The $787.5 million that Fox News agreed to pay Dominion Voting Systems is the largest publicly known defamation settlement by an American media company. Many who’d hoped that Fox would receive a more severe punishment for knowingly spreading lies about the 2020 election, including the alleged role of Dominion’s voting machines in “stealing” it from Donald Trump, were disappointed by the unexpectedly sudden resolution. Fox did not have to offer an apology or admit to any specific wrongdoing; instead, it issued a short statement acknowledging “the Court’s rulings finding certain claims about Dominion to be false” and cynically insisted on its “commitment to the highest journalistic standards.” The payout is only about half of what Dominion had originally sought, and Fox should be able to write much of it off as a cost of doing business—the very profitable business of feeding fantasies to its viewers, as company executives and on-air personalities themselves acknowledged in private text messages following the 2020 election.
As gratifying as it might have been to see a jury pronounce Fox guilty—or to witness Maria Bartiromo, Tucker Carlson, and other purveyors of Trump’s election lies compelled to make public acts of contrition—the settlement shows there can still be a price to pay for knowingly disseminating falsehoods. It also reveals what can happen when evidence comes to public light in the discovery process. As each new damning detail about the network’s post-election deceptions emerged in advance of the expected trial, Fox’s mendacity was further confirmed. Nor was Dominion the only victim of Fox’s bad faith. Smartmatic USA, another voting-machine company, has its own $2.7 billion defamation case pending against the network and is demanding a full retraction of Fox’s false reporting.
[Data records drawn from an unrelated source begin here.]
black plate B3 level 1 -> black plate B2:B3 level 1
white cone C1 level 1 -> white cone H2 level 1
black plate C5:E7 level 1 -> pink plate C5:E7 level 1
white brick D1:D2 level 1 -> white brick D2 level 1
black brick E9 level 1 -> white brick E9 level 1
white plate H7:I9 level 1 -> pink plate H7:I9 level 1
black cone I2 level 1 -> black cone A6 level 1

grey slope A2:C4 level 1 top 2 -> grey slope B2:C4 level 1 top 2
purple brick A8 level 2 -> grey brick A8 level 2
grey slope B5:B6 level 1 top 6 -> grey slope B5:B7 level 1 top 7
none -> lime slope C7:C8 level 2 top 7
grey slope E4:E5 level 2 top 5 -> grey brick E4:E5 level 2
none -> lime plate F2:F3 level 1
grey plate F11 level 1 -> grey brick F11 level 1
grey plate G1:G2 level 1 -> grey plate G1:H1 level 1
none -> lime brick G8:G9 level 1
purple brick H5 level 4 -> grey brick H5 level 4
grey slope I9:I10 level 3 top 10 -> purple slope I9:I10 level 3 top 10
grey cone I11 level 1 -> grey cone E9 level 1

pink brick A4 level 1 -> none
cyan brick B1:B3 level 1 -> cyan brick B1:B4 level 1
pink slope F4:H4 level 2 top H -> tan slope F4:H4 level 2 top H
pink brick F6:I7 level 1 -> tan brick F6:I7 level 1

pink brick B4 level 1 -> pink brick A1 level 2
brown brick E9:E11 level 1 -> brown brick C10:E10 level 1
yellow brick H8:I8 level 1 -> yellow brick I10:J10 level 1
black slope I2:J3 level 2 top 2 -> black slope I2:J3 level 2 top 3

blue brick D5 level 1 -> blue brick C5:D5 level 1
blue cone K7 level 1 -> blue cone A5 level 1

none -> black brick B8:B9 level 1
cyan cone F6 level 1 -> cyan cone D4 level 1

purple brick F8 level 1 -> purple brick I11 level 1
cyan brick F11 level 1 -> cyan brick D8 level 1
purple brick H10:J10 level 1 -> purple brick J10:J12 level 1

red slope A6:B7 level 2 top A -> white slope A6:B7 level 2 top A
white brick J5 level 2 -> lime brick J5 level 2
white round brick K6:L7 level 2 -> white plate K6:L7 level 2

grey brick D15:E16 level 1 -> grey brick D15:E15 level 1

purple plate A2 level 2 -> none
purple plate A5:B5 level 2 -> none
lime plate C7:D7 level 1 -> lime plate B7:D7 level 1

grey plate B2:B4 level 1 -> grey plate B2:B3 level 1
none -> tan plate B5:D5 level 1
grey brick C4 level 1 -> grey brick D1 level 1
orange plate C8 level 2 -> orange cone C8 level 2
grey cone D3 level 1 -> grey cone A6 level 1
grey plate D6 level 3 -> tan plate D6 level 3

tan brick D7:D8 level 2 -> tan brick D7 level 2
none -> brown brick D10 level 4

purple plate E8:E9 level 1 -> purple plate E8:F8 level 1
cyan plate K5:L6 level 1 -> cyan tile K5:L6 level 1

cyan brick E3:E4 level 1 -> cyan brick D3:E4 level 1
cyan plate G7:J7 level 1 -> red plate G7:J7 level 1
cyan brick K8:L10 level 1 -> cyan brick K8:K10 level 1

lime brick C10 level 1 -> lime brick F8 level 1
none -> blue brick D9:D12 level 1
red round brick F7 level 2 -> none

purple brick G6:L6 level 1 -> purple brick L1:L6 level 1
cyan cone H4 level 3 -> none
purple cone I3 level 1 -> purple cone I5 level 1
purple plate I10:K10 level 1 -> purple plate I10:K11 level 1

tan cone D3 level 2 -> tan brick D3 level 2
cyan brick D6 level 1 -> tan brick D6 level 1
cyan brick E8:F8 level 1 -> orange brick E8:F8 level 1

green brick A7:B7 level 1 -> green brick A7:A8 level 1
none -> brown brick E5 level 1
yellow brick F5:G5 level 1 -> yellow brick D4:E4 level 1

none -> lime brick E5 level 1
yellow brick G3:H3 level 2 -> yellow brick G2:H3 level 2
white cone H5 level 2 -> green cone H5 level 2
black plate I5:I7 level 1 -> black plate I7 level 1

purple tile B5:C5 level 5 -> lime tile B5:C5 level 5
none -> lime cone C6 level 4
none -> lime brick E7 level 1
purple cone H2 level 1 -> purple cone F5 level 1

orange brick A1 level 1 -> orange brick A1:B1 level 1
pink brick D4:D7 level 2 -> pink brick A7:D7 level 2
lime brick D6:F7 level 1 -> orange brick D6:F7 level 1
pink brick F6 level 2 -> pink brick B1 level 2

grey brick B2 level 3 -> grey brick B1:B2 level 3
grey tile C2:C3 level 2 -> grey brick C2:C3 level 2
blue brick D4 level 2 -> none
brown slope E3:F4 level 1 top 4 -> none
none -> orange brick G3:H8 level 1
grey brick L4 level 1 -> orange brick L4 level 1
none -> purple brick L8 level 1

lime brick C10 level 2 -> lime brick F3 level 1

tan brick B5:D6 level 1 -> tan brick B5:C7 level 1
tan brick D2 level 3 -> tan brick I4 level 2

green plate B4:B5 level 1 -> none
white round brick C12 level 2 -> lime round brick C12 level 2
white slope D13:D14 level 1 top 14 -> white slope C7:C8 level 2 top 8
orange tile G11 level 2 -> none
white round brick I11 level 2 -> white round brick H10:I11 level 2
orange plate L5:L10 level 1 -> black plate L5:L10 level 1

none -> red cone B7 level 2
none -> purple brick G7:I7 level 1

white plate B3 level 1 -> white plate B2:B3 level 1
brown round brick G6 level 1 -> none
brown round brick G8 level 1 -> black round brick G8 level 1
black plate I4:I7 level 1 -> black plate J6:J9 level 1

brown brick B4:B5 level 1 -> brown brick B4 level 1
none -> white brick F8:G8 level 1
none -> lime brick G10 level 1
Dominion shrewdly built its public case on protecting and preserving the principles of the American democratic tradition—including the importance of journalistic integrity—yet ultimately this was a business dispute between two large companies with a lot of money at stake. Each made careful calculations in arriving at the terms of their settlement. Fox wanted to avoid the likely revelation of even more damaging information in a lengthy trial potentially culminating in a guilty verdict; Dominion wanted to avoid the possibility of a jury ruling against it, or, in the case of victory, being dragged through years of costly appeals by a corporation with $4 billion of cash on hand and a market capitalization of more than $17 billion.